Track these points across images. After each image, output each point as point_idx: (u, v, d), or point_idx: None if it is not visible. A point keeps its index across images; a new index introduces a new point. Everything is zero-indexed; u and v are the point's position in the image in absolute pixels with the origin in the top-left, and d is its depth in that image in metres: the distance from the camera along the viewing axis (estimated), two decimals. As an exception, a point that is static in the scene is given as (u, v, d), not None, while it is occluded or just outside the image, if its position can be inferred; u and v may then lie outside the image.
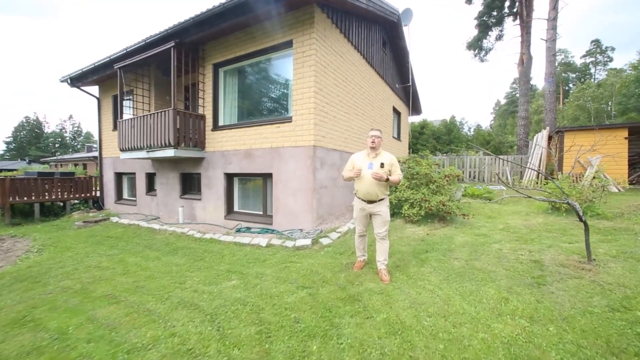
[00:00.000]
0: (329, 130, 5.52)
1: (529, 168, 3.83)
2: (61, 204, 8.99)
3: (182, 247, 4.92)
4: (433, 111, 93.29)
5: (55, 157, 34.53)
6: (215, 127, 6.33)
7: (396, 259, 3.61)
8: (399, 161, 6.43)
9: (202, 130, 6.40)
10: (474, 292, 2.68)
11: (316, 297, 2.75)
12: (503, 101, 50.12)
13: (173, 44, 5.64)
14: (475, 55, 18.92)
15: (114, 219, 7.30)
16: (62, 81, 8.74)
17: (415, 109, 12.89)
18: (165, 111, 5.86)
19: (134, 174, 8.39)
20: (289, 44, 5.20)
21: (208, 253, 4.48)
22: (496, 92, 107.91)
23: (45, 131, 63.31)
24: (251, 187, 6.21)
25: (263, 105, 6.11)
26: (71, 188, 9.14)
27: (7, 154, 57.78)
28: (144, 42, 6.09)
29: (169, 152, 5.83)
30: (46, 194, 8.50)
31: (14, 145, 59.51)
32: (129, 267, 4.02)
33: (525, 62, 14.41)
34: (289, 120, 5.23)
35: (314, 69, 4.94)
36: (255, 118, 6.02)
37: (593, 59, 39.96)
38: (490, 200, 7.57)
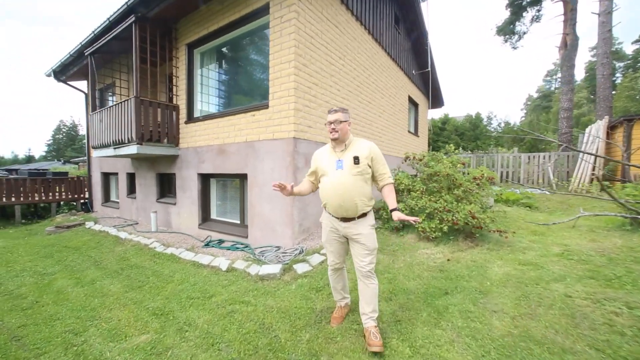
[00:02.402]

• • •

Repeat the data above exactly, images excluded.

Track these points across images. After each image, output each point as point_idx: (u, v, d), or point_idx: None if it is not visible. A point keeps its index across images; a new index introduces a new point. Everything is zero-indexed; u and v are the point's position in the image in absolute pixels with the origin in the top-left, and d is its depth in that image in metres: the distance from the camera along the viewing axis (estimated), two decimals. As an exception, a point that is static in the scene is given as (u, v, d), not None, while it is occluded or just outside the image, if its position can be inferred; u and v may then lie outside the image.
[00:00.000]
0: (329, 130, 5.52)
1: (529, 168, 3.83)
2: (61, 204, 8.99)
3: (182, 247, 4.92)
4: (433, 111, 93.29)
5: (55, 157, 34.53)
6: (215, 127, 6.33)
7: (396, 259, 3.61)
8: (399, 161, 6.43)
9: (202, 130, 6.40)
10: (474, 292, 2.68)
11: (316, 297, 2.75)
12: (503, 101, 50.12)
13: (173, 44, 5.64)
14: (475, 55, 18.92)
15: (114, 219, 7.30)
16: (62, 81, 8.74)
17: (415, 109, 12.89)
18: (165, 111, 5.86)
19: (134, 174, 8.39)
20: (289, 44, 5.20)
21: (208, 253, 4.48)
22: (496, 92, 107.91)
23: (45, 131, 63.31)
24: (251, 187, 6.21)
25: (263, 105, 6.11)
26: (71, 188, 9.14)
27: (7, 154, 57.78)
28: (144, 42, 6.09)
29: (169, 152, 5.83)
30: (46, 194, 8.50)
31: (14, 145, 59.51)
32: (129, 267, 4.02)
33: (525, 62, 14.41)
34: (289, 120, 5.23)
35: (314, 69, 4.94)
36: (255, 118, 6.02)
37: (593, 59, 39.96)
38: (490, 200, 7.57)
[00:02.402]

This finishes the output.